Go through the entries below and copy every line that holds the word "center".

• [Study material]

____

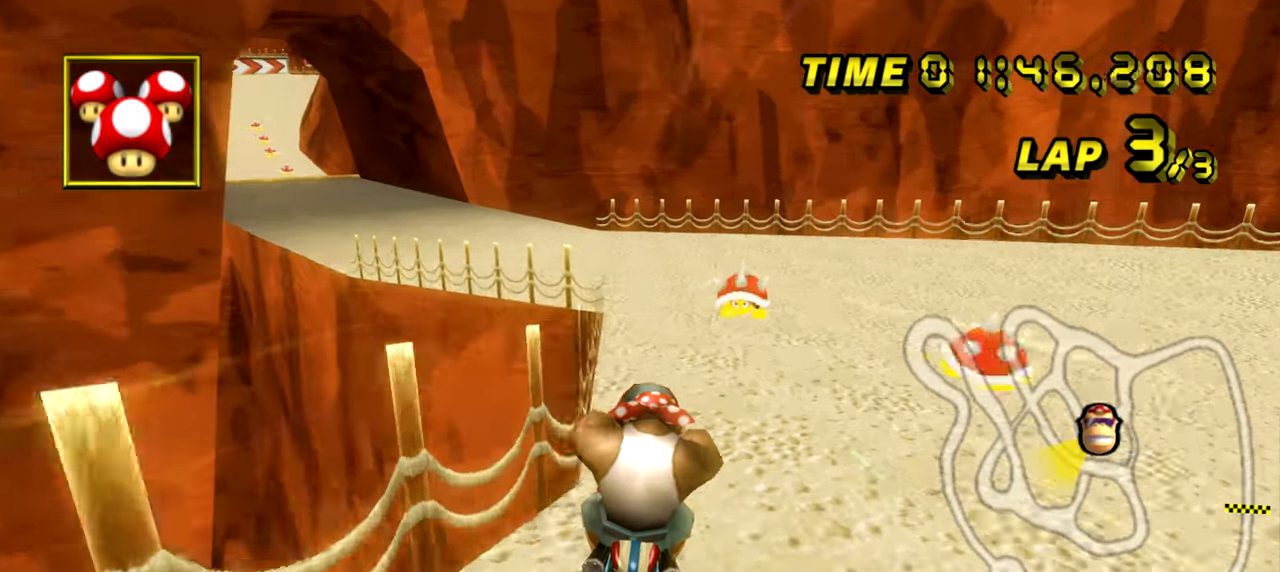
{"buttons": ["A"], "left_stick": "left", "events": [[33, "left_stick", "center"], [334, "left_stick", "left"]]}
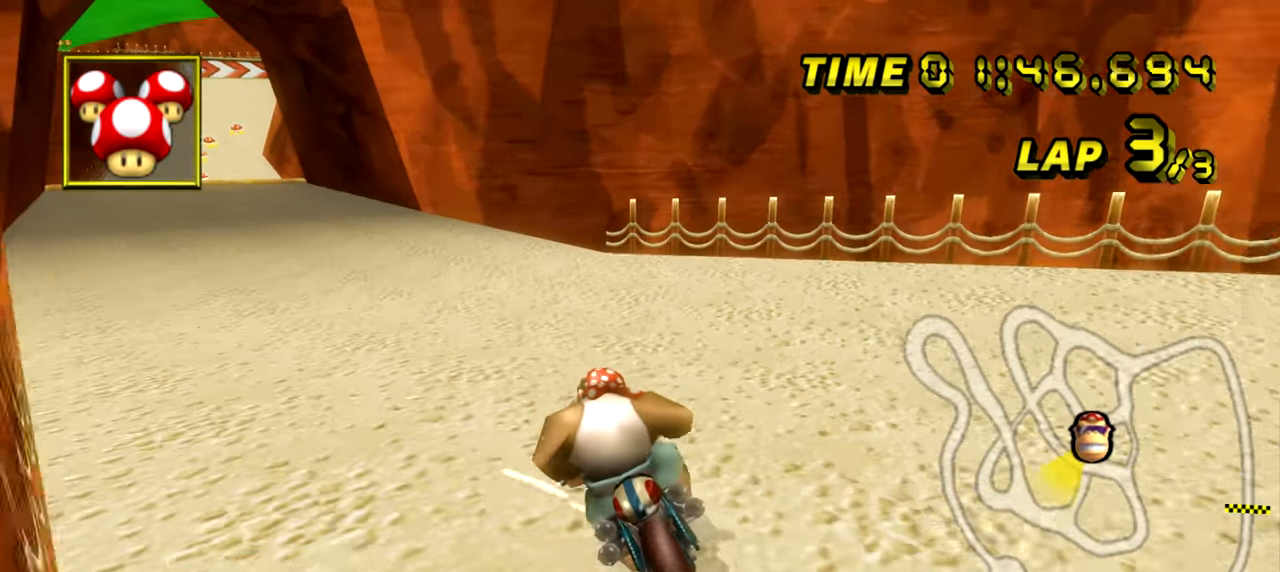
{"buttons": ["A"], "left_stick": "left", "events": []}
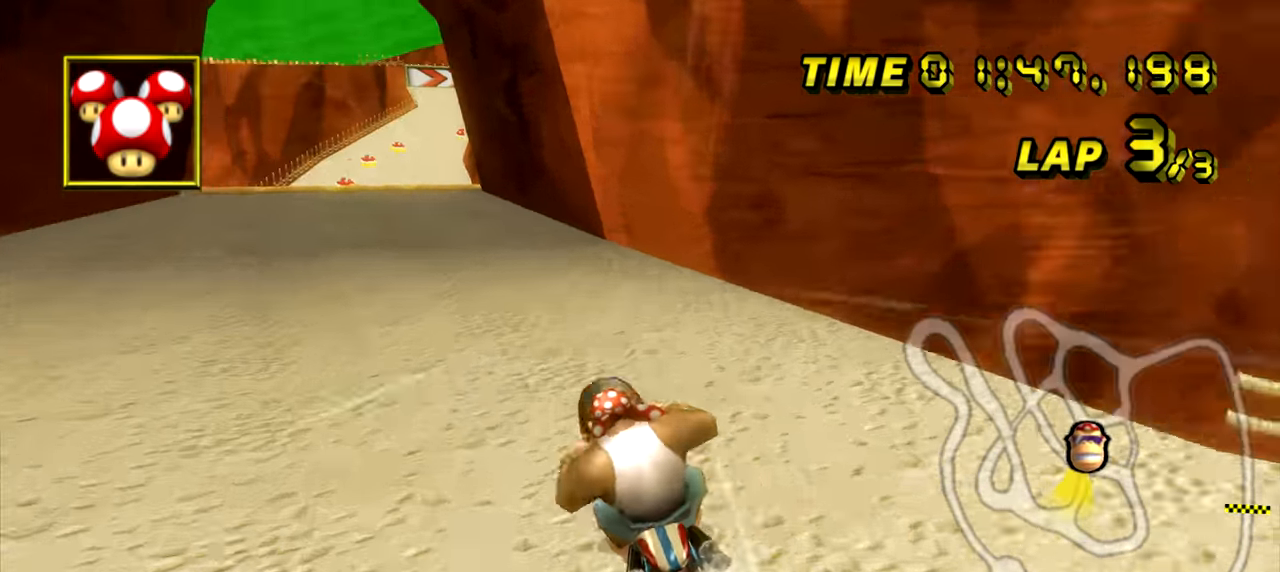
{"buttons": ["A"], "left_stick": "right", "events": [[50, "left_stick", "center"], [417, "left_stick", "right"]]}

____

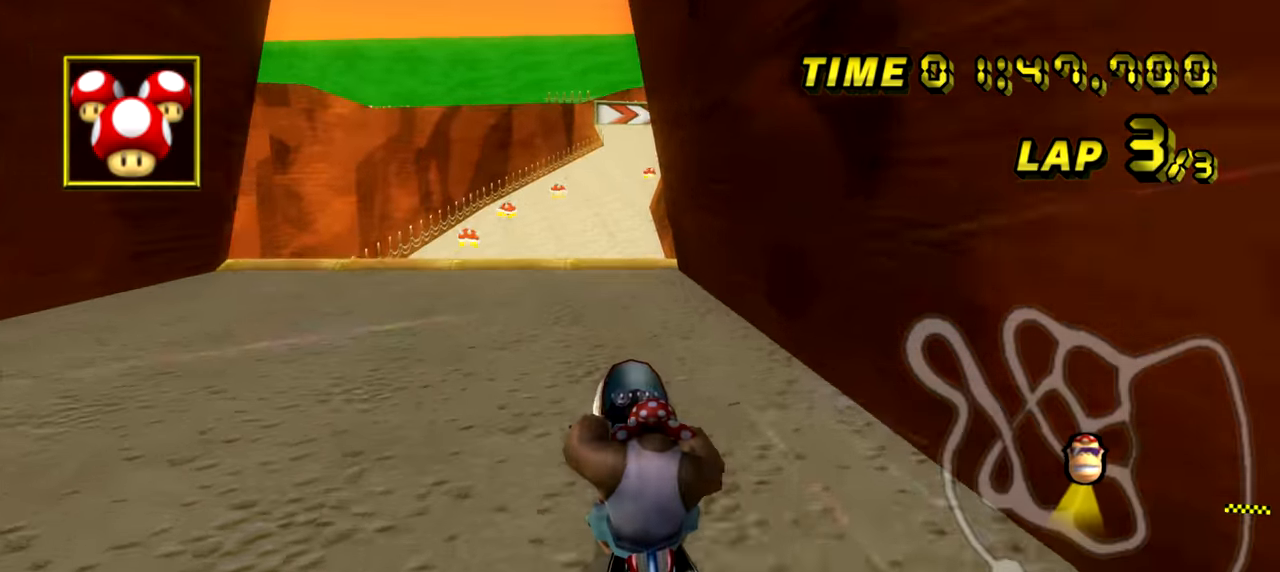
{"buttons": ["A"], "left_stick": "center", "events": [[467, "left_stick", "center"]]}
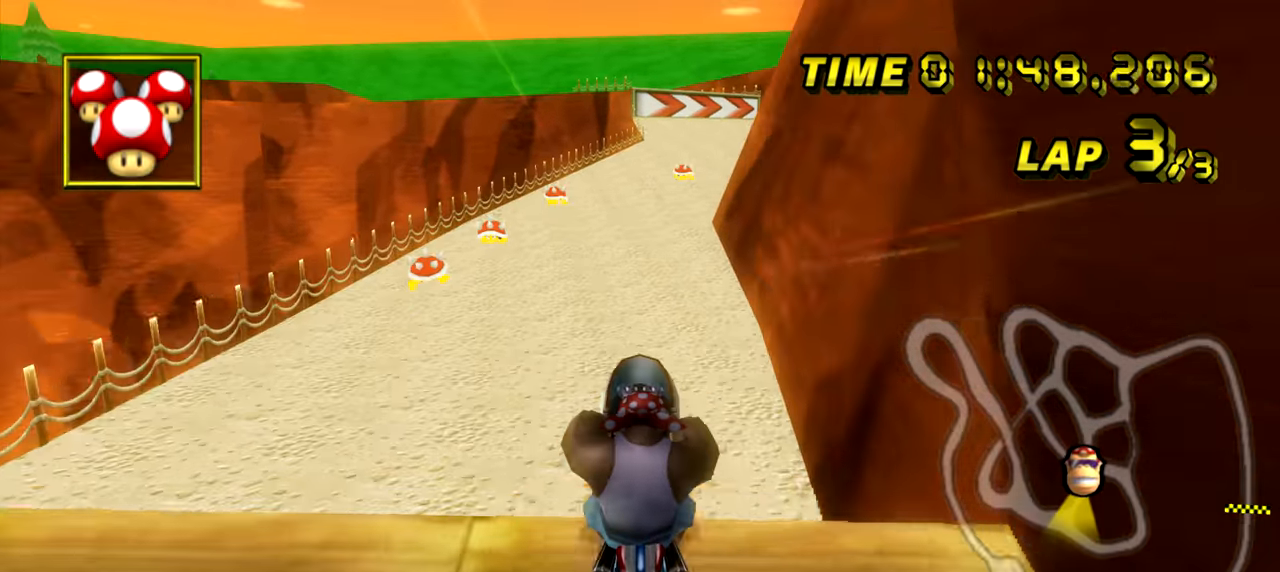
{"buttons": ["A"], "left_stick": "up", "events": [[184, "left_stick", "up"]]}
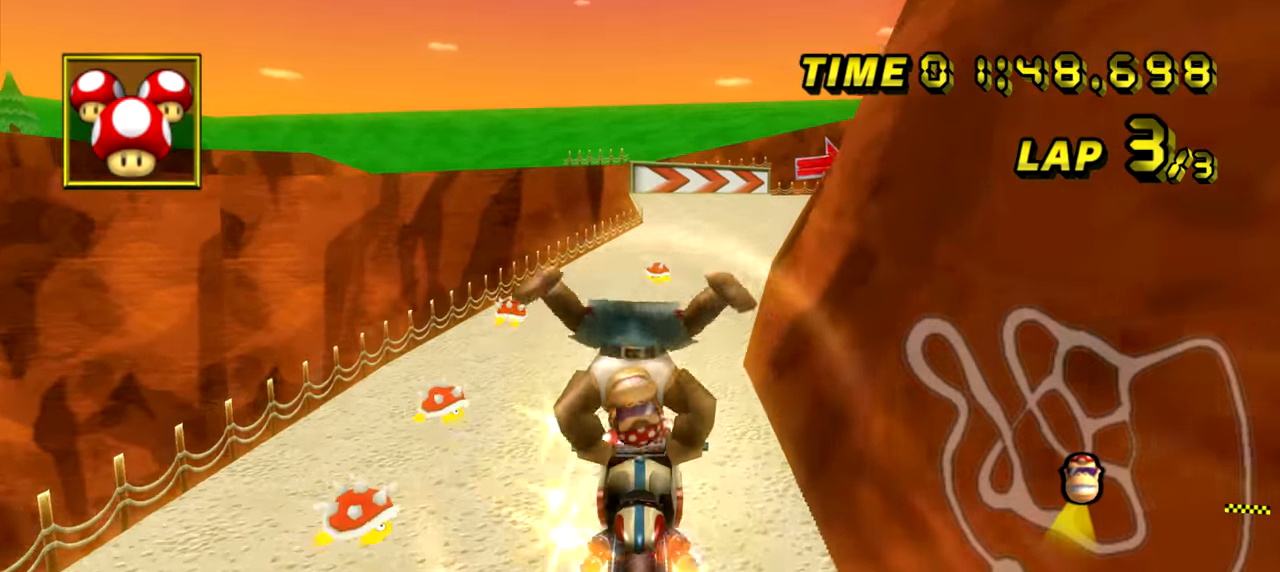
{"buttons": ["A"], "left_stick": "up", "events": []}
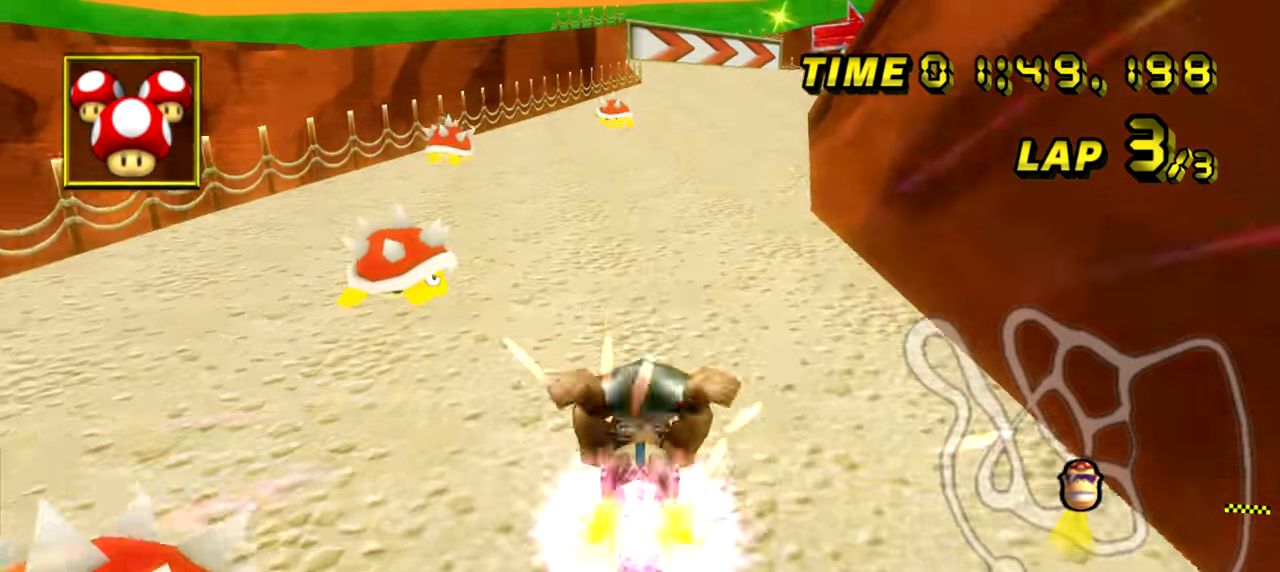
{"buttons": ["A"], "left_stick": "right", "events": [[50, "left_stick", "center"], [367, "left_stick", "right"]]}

____

• [Solution to this problem]
{"buttons": ["A"], "left_stick": "left", "events": [[33, "left_stick", "center"], [334, "left_stick", "left"]]}
{"buttons": ["A"], "left_stick": "right", "events": [[50, "left_stick", "center"], [417, "left_stick", "right"]]}
{"buttons": ["A"], "left_stick": "center", "events": [[467, "left_stick", "center"]]}
{"buttons": ["A"], "left_stick": "right", "events": [[50, "left_stick", "center"], [367, "left_stick", "right"]]}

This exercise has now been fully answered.